Use the PGP credential setting to specify the credentials to use for an encrypted file.

Add
Step 4.

Review the file.

Add

The contents of the file may be previewed as a table and in a raw format. Switch between these views using the Table and Raw buttons, and then click Refresh to view the file in that format.

Note

PGP encrypted files can be previewed. Apache Parquet PGP encrypted files must be less than 500 MB to be previewed.

Amperity will infer formatting details, and then adds these details to a series of settings located along the left side of the file view. File settings include:

  • Delimiter

  • Compression

  • Escape character

  • Quote character

  • Header row

Review the file, and then update these settings, if necessary.

Note

Amperity supports the following file types: Apache Avro, Apache Parquet, CSV, DSV, JSON, NDJSON, PSV, TSV, and XML.

Refer to those reference pages for details about each of the individual file formats.

Files that contain nested JSON (or “complex JSON”) or XML may require using the legacy courier configuration.

Step 5.

A feed defines the schema for a file that is loaded to Amperity, after which that data is loaded into a domain table and ready for use with workflows within Amperity.

There are two options for feeds: use a new feed or use an existing feed.

Use a new feed

To use a new feed, choose the Create new feed option, select an existing source from the Source dropdown or type the name of a new data source, and then enter the name of the feed.

Add

After you choose a load type and save the courier configuration, you will configure the feed using the data within the sample file.

Use an existing feed

To use an existing feed, choose the Use existing feed option to use an existing schema.

Add

This option requires this file to match all of the feed-specific settings, such as incoming field names, field types, and primary keys. The data within the file may be different.

Load types

The load type defines how data in the file will be loaded to the associated domain table.

Add

Use the Truncate and load option to delete all rows in the associated domain table prior to loading data.

Use the Load option to load data from the selected file to the associated domain table.

Note

When a file is loaded to a domain table using an existing file, the file that is loaded must have the same schema as the existing feed. The data in the file may be new.

Step 6.

Use the feed editor to do all of the following:

  • Set the primary key

  • Choose the field that best presents when the data in the table was last updated; if there is not an obvious choice, use the “Generate an updated field” option.

  • For each field in the incoming data, validate the field name and semantic tag columns in the feed.
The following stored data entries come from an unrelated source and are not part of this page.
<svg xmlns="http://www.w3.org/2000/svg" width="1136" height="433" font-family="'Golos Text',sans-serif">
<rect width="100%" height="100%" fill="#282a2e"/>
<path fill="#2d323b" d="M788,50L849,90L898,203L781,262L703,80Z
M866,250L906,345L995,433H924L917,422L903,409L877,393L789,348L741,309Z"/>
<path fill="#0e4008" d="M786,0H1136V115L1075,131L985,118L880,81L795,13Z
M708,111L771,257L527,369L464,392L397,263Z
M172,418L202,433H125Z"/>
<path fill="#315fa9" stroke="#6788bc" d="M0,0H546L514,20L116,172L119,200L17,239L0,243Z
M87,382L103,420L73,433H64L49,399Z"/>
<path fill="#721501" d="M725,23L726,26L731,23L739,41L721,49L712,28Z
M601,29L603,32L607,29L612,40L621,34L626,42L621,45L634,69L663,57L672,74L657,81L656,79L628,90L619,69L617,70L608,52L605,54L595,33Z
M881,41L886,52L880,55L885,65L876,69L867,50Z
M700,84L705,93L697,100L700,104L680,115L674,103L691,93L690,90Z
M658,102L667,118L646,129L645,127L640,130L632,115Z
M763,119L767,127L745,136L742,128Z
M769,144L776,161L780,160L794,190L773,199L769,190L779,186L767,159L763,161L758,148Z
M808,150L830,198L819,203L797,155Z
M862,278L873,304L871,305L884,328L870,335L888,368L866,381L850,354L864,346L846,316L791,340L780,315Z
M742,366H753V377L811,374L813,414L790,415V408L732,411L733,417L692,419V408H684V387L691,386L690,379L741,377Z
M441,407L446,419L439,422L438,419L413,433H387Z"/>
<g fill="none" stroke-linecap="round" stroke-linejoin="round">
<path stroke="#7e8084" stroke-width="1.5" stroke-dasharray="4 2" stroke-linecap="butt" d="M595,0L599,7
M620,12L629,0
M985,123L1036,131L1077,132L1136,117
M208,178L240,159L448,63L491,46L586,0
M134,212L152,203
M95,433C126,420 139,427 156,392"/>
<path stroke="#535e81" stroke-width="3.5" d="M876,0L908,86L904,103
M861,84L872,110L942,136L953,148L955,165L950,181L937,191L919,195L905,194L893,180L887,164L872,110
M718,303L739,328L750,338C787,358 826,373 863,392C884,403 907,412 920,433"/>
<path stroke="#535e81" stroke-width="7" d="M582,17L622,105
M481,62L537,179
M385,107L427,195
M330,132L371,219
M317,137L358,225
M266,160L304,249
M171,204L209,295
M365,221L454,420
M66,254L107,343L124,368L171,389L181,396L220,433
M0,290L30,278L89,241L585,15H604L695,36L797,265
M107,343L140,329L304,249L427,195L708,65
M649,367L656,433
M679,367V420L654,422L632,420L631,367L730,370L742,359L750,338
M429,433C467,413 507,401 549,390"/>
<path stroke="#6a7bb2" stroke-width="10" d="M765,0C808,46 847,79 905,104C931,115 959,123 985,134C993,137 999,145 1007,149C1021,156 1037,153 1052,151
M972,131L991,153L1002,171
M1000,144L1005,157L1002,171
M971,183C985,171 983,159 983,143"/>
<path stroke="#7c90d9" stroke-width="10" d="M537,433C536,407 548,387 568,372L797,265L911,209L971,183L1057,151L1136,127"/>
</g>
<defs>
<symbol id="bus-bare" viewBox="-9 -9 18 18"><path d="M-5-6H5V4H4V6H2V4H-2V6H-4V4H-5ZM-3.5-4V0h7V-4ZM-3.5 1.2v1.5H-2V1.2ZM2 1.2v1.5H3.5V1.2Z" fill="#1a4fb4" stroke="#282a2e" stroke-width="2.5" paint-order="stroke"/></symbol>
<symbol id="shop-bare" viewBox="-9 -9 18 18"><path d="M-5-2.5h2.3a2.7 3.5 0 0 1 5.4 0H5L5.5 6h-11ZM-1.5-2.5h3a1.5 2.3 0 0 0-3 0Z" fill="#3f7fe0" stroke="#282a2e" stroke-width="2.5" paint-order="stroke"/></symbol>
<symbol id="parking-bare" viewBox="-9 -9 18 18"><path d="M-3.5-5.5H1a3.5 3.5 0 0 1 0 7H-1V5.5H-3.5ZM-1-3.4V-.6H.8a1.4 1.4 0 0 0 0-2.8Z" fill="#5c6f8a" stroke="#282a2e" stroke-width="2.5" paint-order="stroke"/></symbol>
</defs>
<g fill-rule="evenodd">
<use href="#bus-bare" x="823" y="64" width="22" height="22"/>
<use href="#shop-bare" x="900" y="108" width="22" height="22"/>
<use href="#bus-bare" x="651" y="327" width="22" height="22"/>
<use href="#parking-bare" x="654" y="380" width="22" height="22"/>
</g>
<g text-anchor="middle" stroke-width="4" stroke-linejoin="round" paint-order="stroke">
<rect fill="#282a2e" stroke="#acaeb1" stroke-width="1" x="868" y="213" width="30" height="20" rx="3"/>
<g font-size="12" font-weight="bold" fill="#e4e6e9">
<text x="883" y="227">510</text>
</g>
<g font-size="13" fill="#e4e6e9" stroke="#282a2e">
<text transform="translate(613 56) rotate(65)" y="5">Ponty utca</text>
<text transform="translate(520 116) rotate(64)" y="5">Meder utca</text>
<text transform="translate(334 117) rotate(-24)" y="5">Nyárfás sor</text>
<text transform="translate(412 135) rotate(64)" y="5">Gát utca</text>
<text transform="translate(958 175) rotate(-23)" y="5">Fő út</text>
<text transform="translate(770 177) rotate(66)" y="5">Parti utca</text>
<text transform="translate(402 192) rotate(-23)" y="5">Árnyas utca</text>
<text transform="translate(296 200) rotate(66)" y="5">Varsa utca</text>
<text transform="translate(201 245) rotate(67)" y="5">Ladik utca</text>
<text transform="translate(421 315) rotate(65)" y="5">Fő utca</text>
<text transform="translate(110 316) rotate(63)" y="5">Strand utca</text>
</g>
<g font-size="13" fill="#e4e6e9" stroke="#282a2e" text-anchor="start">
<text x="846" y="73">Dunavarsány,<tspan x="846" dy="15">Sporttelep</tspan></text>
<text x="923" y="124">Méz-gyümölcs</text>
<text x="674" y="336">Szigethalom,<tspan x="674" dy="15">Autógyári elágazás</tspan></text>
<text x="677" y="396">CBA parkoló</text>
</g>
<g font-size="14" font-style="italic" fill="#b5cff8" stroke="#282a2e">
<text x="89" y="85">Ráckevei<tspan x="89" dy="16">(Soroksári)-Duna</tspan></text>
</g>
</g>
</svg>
Make any necessary adjustments.

  • For tables that contain customer records, enable the “Make available to Stitch” to ensure the values in this data source are used for identity resolution.
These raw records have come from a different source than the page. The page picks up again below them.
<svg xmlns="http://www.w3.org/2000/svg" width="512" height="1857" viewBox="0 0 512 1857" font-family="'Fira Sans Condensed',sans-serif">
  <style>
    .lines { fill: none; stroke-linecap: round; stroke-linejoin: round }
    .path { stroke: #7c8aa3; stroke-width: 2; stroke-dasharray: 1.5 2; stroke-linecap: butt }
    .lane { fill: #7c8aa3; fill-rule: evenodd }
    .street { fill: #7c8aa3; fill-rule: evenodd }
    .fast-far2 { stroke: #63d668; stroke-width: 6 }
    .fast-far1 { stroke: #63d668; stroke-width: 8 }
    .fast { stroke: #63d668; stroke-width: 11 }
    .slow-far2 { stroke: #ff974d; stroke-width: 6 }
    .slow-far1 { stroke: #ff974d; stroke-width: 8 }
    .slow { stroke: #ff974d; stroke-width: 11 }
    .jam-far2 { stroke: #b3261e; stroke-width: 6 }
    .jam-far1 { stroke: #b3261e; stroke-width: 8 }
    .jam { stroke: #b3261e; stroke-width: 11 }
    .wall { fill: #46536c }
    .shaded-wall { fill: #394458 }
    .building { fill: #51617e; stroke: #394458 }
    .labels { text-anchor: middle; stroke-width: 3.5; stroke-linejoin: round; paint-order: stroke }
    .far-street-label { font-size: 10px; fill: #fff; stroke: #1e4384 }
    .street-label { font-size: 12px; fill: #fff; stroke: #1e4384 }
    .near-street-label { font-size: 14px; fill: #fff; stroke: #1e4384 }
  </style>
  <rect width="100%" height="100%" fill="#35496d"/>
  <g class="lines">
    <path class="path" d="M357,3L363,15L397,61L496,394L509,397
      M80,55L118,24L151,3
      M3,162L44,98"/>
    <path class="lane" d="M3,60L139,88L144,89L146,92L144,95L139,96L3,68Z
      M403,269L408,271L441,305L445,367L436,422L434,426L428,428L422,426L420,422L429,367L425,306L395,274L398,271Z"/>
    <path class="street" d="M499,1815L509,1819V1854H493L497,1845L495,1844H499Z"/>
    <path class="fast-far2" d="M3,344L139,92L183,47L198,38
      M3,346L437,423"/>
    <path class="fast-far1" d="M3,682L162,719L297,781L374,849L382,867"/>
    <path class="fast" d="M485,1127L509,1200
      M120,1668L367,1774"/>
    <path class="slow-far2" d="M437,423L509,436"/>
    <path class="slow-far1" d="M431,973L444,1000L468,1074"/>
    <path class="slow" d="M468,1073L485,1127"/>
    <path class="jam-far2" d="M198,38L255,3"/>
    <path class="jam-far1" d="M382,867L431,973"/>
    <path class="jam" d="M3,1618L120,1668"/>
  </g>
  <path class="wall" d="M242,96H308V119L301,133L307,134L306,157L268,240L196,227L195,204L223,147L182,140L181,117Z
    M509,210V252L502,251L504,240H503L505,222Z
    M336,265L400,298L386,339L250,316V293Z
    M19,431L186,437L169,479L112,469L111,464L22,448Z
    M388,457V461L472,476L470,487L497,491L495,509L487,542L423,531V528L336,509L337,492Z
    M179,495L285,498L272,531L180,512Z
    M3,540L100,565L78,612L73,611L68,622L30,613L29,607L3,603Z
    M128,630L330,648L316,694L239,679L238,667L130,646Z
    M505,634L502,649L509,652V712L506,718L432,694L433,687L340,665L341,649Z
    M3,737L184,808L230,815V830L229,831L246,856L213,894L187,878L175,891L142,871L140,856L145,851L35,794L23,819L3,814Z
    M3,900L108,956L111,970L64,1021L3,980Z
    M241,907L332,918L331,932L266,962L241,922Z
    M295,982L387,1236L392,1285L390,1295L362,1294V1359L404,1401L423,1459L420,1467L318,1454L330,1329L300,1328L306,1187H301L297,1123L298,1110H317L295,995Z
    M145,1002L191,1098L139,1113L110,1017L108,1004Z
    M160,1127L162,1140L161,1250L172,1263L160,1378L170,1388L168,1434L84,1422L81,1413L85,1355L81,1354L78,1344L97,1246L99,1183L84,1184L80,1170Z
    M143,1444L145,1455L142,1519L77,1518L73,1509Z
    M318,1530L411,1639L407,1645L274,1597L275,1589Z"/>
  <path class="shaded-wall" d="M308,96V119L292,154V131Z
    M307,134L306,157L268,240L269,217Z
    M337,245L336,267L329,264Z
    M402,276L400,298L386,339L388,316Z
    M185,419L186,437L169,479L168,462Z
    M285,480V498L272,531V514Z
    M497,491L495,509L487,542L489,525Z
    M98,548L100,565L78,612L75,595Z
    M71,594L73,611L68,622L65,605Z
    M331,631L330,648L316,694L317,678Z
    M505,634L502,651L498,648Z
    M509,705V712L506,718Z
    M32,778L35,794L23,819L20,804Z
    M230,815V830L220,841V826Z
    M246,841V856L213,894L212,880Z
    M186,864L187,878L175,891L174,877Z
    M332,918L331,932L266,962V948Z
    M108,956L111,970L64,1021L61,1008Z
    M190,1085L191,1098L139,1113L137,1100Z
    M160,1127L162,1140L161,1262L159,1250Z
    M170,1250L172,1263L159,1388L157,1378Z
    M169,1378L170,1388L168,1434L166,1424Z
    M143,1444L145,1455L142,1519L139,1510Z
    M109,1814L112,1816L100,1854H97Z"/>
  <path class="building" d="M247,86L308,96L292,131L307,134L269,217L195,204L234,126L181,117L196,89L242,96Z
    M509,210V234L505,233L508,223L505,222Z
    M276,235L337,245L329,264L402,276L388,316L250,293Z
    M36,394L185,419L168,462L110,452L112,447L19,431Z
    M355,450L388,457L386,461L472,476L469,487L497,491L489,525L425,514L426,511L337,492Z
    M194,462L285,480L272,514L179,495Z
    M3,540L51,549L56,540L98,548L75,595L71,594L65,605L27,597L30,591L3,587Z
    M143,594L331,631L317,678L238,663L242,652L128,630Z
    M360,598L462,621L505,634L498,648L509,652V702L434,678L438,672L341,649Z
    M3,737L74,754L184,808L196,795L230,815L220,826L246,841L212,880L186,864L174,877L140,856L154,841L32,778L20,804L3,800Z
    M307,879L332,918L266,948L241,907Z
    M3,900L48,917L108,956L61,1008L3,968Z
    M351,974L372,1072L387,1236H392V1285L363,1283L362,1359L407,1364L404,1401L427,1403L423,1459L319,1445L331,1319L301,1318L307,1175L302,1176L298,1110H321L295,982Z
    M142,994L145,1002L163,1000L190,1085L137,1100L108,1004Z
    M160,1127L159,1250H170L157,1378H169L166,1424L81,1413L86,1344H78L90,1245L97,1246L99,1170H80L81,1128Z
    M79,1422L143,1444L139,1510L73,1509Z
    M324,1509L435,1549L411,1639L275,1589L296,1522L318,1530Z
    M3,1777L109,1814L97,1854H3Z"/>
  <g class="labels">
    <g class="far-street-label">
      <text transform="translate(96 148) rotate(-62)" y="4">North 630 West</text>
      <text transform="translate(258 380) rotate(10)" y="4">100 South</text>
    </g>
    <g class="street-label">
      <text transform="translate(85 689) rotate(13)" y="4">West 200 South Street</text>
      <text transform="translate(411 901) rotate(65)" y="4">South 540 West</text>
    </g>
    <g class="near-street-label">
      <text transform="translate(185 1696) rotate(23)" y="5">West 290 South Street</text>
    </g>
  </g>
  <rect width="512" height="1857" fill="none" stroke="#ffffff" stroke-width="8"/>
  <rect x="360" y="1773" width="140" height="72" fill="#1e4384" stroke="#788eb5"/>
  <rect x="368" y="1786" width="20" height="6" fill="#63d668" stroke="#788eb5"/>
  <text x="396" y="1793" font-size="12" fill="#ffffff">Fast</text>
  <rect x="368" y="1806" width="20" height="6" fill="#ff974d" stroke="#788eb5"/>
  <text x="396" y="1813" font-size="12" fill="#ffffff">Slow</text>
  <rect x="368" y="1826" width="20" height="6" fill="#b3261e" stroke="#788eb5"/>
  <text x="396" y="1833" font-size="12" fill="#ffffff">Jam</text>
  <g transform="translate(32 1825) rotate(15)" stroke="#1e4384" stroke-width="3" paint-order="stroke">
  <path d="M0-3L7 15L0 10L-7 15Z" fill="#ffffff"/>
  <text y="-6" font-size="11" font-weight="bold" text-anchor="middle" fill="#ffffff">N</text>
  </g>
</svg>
When finished, click Activate.

Step 7.

Find the courier related to the feed that was just activated, and then run it manually.

On the Sources page, under Couriers, find the courier you want to run and then select Run from the actions menu.

Add

Select a date from the calendar picker that is before today, but after the date on which the file was added to the Dynamic Yield bucket.

Add

Leave the load options in the Run courier dialog box unselected, and then click Run.
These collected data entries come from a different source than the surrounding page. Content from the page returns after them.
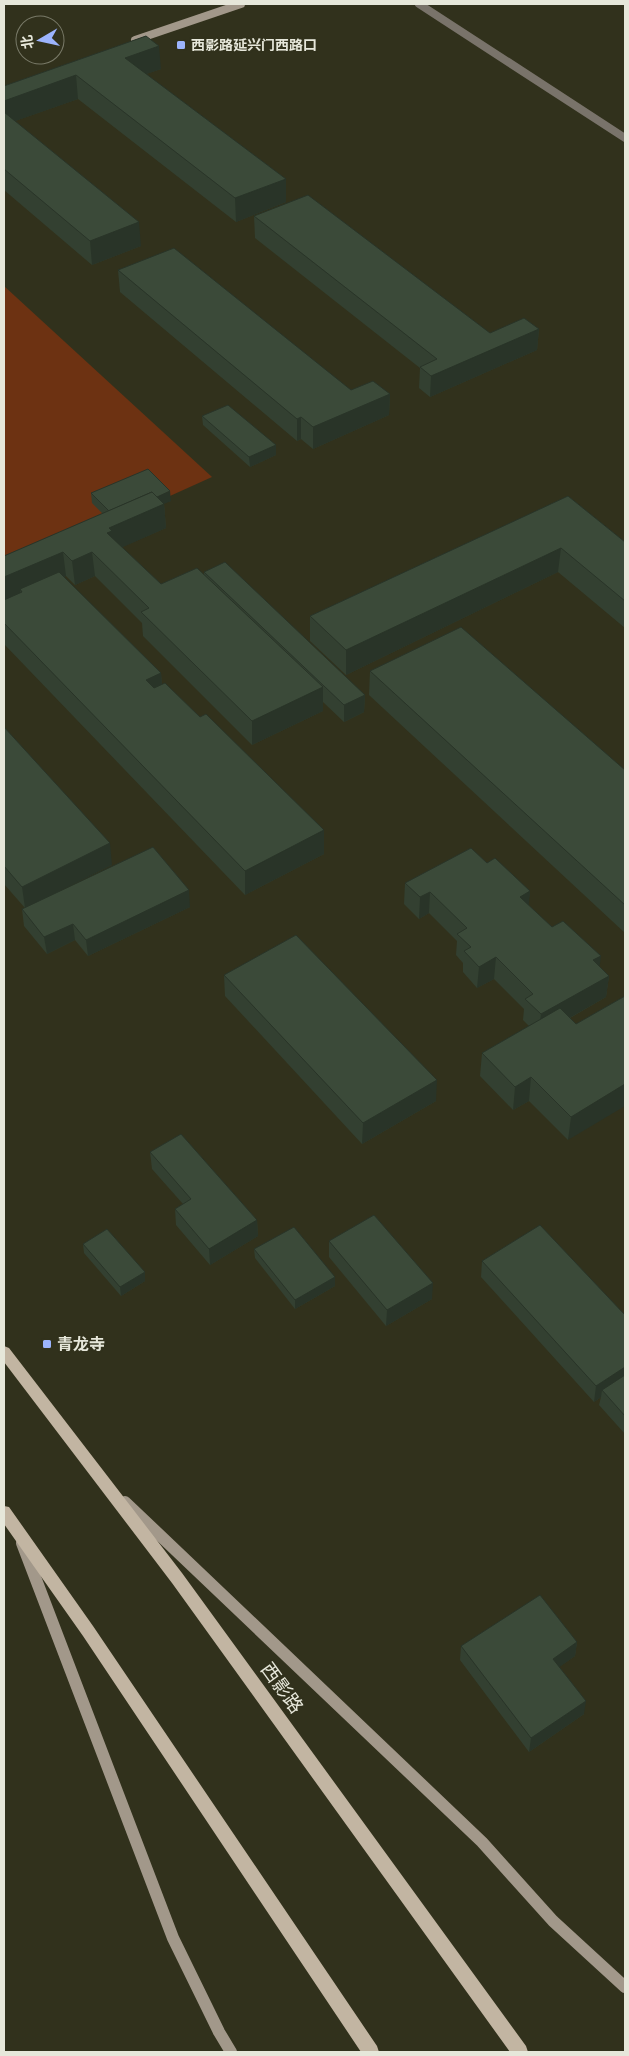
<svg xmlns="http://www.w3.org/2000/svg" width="629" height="2056" viewBox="0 0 629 2056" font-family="'Work Sans','Noto Sans SC',sans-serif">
	<rect width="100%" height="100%" fill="#31311c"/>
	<path fill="#6d3212" d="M4,286L212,477L4,571Z"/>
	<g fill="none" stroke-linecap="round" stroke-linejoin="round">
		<path stroke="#79736a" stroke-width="8" d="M419,4L625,138"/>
		<path stroke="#a2988a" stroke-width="8" d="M135,40L241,4"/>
		<g stroke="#a2988a" stroke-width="12">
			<path d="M125,1502L482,1842L553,1921L625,1987"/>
			<path d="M22,1543L173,1938L219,2032L231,2052"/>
		</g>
		<g fill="#c2b5a2" fill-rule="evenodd">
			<path d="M4,1346L9,1348L182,1573L526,2046L528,2052H510L172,1583L4,1362Z"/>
			<path d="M4,1506L9,1507L93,1626L377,2046L379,2052H361L83,1636L4,1524Z"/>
		</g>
	</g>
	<g fill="#334031">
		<path d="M146,36L161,69L146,74L286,179V202L236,222L78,99L15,121L141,246L92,265L4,190V86Z"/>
		<path d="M254,216L490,333L539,329L537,350L430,397L419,388L420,368L255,238Z"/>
		<path d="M118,270L351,390L390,394L389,415L313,449L301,439L297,441L120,292Z"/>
		<path d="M202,416L276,445V455L250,467L203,425Z"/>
		<path d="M91,493L171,501L164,503L166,528L122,547L161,584L204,575V572L365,695L364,712L344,722L323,702V711L252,745L143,636L142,623L95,576L75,585L66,576L64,577L161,673L162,685L324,854L245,895L4,644V556L103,514L92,503Z"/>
		<path d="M568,496L625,542V628L558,572L346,675L310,641V616Z"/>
		<path d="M370,671L625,770V933L369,695Z"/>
		<path d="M4,727L112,865L57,892L190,907L88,956L75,940L47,954L24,926L22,909L25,908L4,884Z"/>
		<path d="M487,863L530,891L528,905L552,927L600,967L609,976L606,997L570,1018L576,1024L625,996L568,1140L529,1101L513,1110L480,1076L482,1053L529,1026L523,1020L524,1009L494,979L477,988L463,972V963L456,955L457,941L429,913L419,919L404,904L405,883Z"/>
		<path d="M224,975L436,1101L362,1144L225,996Z"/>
		<path d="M150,1152L257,1220L258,1236L210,1265L176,1225L175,1209L183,1204L152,1169Z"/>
		<path d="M329,1241L432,1299L386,1326L329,1257Z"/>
		<path d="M83,1244L145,1272V1281L121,1296L84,1253Z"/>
		<path d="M254,1249L335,1277V1286L295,1309L255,1258Z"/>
		<path d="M482,1261L625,1315V1434L599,1405L601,1397L594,1402L481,1277Z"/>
		<path d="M577,1642L575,1656L559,1667L584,1714L529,1752L460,1660L461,1646Z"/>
	</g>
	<g fill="#293428">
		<path d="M159,46L161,69L126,81L125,58Z"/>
		<path d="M76,75L78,99L4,125V101Z"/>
		<path d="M286,179V202L236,222L235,198Z"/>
		<path d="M139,222L141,246L92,265L90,241Z"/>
		<path d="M539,329L537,350L430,397L431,376Z"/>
		<path d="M390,394L389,415L313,449V427Z"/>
		<path d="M301,417V439L297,441V419Z"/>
		<path d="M276,445V455L250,467L249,457Z"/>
		<path d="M170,491L171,501L114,525L113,515Z"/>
		<path d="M164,504L166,528L114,551L107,533L109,528Z"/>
		<path d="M561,548L558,572L346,675V650Z"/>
		<path d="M63,552L66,576L23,595L22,592L20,589L21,596L4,603V577Z"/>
		<path d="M92,552L95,576L75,585L72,561Z"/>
		<path d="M161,673L163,697L146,680Z"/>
		<path d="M323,687V711L252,745V721Z"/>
		<path d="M365,695L364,712L344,722V705Z"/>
		<path d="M324,830V854L245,895V871Z"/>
		<path d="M110,843L112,865L25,908L22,887Z"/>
		<path d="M189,890L190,907L88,956L86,940Z"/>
		<path d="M530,891L528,913L520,897Z"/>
		<path d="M430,892L429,913L419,919L420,897Z"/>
		<path d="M73,924L75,940L47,954L44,937Z"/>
		<path d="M601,956L598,978L593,960Z"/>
		<path d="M496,957L494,979L477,988L479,967Z"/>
		<path d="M609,976L606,997L538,1036L541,1014Z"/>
		<path d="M531,1077L529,1101L513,1110L515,1087Z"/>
		<path d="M437,1080L436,1101L362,1144L363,1123Z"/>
		<path d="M625,1084V1106L568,1140L571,1117Z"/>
		<path d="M257,1220L258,1236L210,1265L209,1249Z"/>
		<path d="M145,1272V1281L121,1296L120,1287Z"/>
		<path d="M335,1277V1286L295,1309V1300Z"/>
		<path d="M433,1283L432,1299L386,1326L387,1310Z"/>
		<path d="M625,1367V1381L602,1390L601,1397L594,1402L596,1386Z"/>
		<path d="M577,1642L575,1656L551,1673L553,1659Z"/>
		<path d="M586,1701L584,1714L529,1752L531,1738Z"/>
	</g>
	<g fill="#3b4a39" stroke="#293428">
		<path d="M146,36L159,46L125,58L286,179L235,198L76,75L4,101V86Z"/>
		<path d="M4,112L139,222L90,241L4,169Z"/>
		<path d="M308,195L490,333L524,318L539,329L431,376L420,367L437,359L254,216Z"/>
		<path d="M174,248L351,390L373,381L390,394L313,427L301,417L297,419L118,270Z"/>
		<path d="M228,405L276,445L249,457L202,416Z"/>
		<path d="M148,469L170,491L157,497L152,492L109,511L91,493Z"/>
		<path d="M152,492L164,504L109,528L112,531L107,533L161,584L197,568L323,687L252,721L141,612L149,608L92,552L72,561L63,552L4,577V556Z"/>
		<path d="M568,496L625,542V601L561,548L346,650L310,616Z"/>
		<path d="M225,562L365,695L344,705L204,572Z"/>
		<path d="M59,572L161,673L146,680L154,688L165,683L200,717L206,714L324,830L245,871L4,623V600L22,592L20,589Z"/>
		<path d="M461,627L625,770V905L370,671Z"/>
		<path d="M4,727L110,843L22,887L4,866Z"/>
		<path d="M153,847L189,890L86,940L73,924L44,937L22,909Z"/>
		<path d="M471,848L487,863L495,858L530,891L520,897L552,927L563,921L601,956L593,960L609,976L541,1014L525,999L533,994L496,957L479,967L464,951L471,947L457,934L467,928L430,892L420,897L405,883Z"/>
		<path d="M296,935L437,1080L363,1123L224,975Z"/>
		<path d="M625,996V1084L571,1117L531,1077L515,1087L482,1053L560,1008L576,1024Z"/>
		<path d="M181,1134L257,1220L209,1249L175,1209L191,1199L150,1152Z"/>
		<path d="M374,1215L433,1283L387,1310L329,1241Z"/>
		<path d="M540,1225L625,1315V1367L596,1386L482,1261Z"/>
		<path d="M294,1227L335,1277L295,1300L254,1249Z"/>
		<path d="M107,1229L145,1272L120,1287L83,1244Z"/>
		<path d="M625,1375V1416L602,1390Z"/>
		<path d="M540,1595L577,1642L553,1659L586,1701L531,1738L461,1646Z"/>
	</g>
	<g fill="#9cb4fd" stroke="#31311c" stroke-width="2">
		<rect x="176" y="40" width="10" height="10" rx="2.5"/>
		<rect x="42" y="1339" width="10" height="10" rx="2.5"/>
	</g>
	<g text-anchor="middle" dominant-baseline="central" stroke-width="4" stroke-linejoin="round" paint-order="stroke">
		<g font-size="14" font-weight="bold" fill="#e6e7da" stroke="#31311c" text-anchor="start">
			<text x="191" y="45">西影路延兴门西路口</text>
		</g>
		<g font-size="16" font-weight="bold" fill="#e6e7da" stroke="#31311c" text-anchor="start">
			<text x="57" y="1344">青龙寺</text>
		</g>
		<g font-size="19" fill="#e6e7da" stroke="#31311c">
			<text transform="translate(282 1688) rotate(54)">西影路</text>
		</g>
	</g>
	<rect width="629" height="2056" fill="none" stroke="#e6e7da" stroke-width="10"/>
	<g transform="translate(40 40) rotate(261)"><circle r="24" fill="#31311c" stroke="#797a68"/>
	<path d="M0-4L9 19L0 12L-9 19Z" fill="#9cb4fd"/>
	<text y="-8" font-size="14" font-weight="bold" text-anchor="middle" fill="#e6e7da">北</text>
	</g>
</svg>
After the courier has run successfully, inspect the domain table that contains the data that was loaded to Amperity. After you have verified that the data is correct, you may do any of the following:

  • If the data contains customer records, edit the feed and make that data available to Stitch.

  • If the data should be loaded to Amperity on a regular basis, add the courier to a courier group that runs on the desired schedule.

  • If the data will be a foundation for custom domain tables, use Spark SQL to build out that customization.